Differences and debates aside, it’s important to remember that all of this technology offers new flexibility and hope to patients such as Ingleby-Buhr. It’s also important to remember that all technology is limited, too, stresses Thomas.

“This won’t replace all other tumor treatments,” he says. “It just won’t. There are certain things that it’s better for. There will be plenty of tumors we will treat with surgery.”

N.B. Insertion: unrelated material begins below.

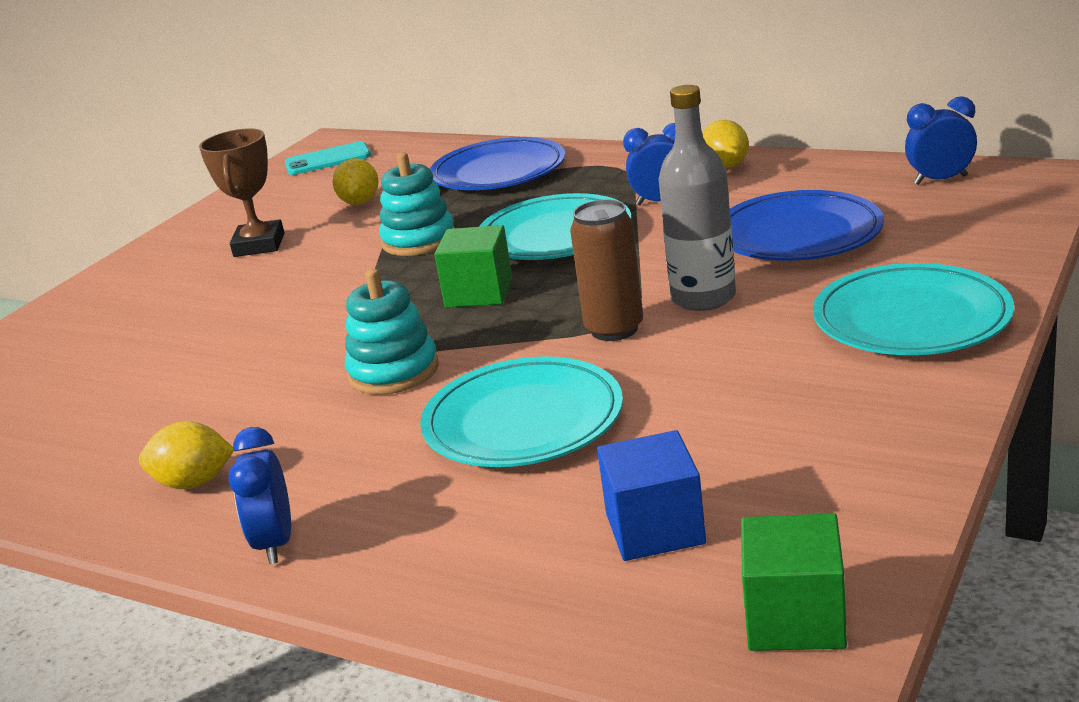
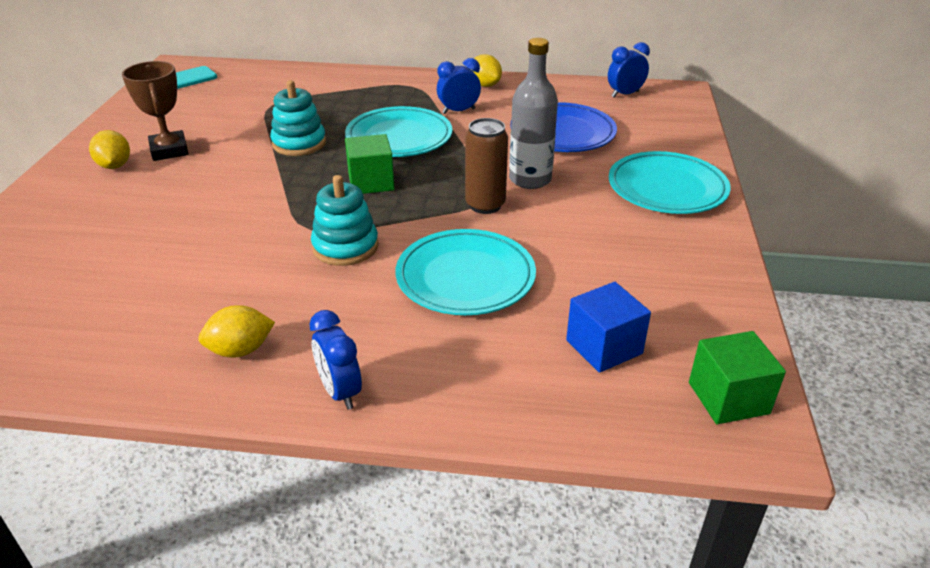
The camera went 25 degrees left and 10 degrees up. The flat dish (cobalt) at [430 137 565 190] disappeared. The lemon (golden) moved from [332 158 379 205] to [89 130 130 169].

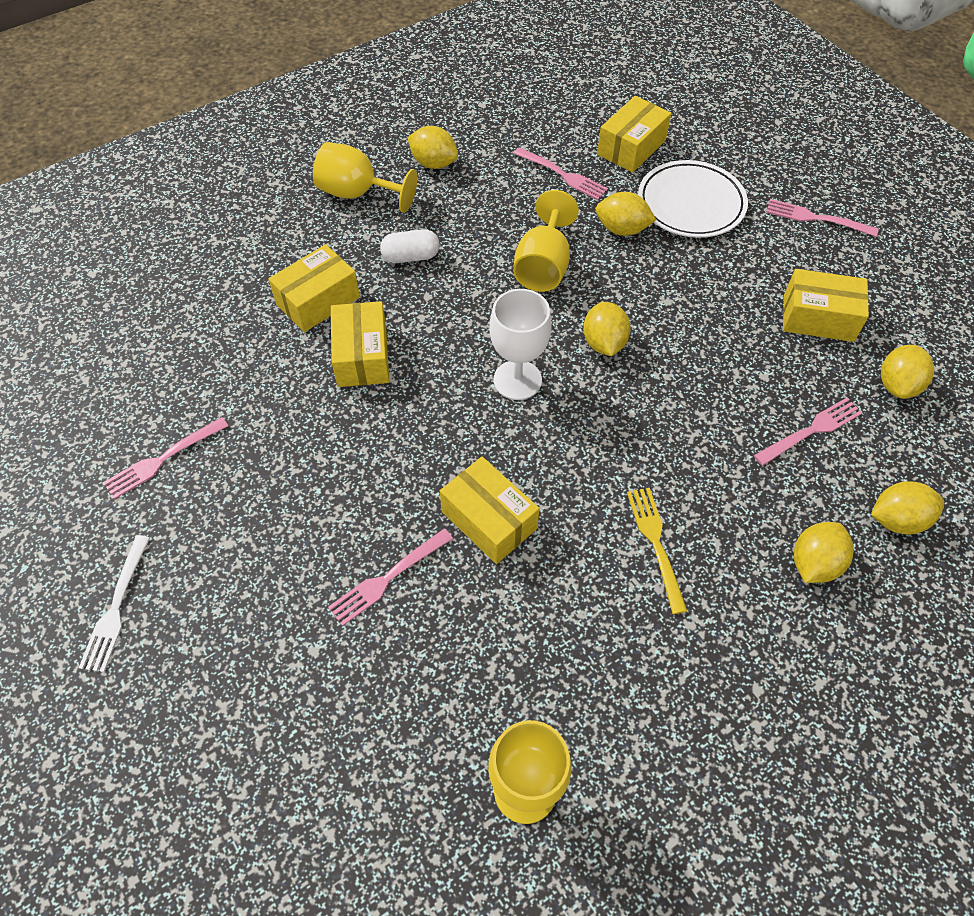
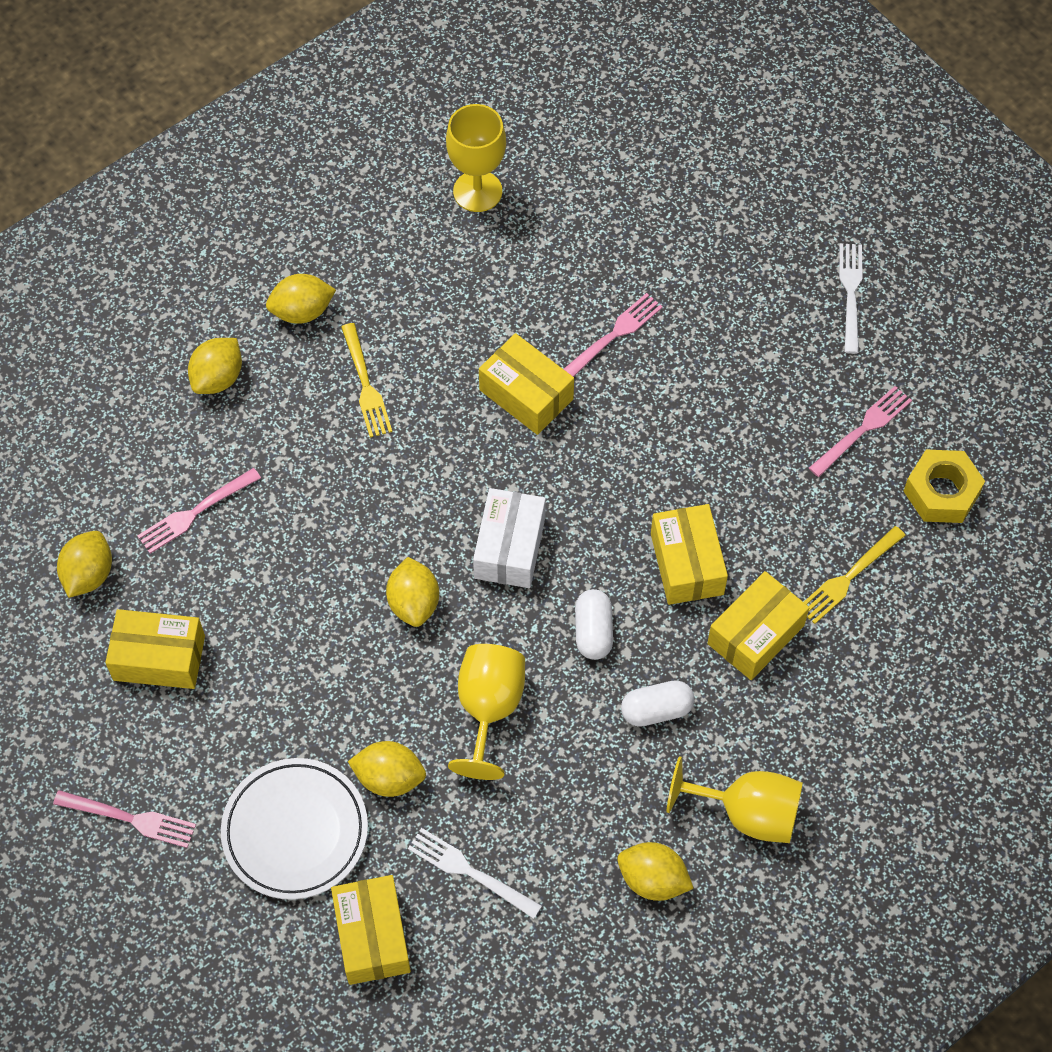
The camera went 175 degrees right and 5 degrees up. The package (golden) at [597 96 671 173] turned 45 degrees counterclockwise. The table fork (rose-pink) at [514 147 608 200] became the table fork (snow-white) at [408 828 542 919]. The goblet (snow-white) at [489 289 552 400] was replaced by the package (snow-white) at [473 488 546 588]. The lemon (golden) moved from [871 481 944 535] to [266 274 336 324]. The nut (golden) at [904 450 985 523] appeared. The table fork (golden) at [804 526 906 624] appeared. The pill shape (snow-white) at [575 589 613 660] appeared.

But CyberKnife, or any radiosurgery, enables doctors to customize treatment. For example, a surgeon can leave small amounts of tumor near those “critical structures,” allow a patient to recover a bit, and then remove the residual tumor via CyberKnife’s precise radiation.
Thomas and Sahijdak emphasize the central points to keep in mind with CyberKnife. Thomas says CyberKnife uses “a team concept, a new way of looking at treating diseases. You bring everybody’s expertise in to treat that disease.”

Second, CyberKnife does not necessarily “cure” inoperable brain tumors. It does not ensure long-term survival, although it certainly can extend survival. But with cancer, survival is not the only issue, Sahijdak says. “The other issue is quality of life. We’ve had a few patients go home after treatment, come back and say, ‘I’ve been sleeping in a La-Z-Boy for months. I got to sleep in my bed for the first time last night.’

“With brain lesions, we can control their brain symptoms, the things that are inhibiting patients from interacting with their families. The reason it’s called radiosurgery is because it’s able to take out the area without removing it. So it’s a way to…allow patients to not have symptoms and be at home. As cancer becomes more of a controllable disease — with the advances that are happening throughout oncology, not only with what we do ­— this offers us another way to help patients get back to living.”

That is what Ingleby-Buhr hopes for. She will learn in late September how effective the treatment was. “Hopefully, they’ll tell me I’m fine so I can go home and live a long life.”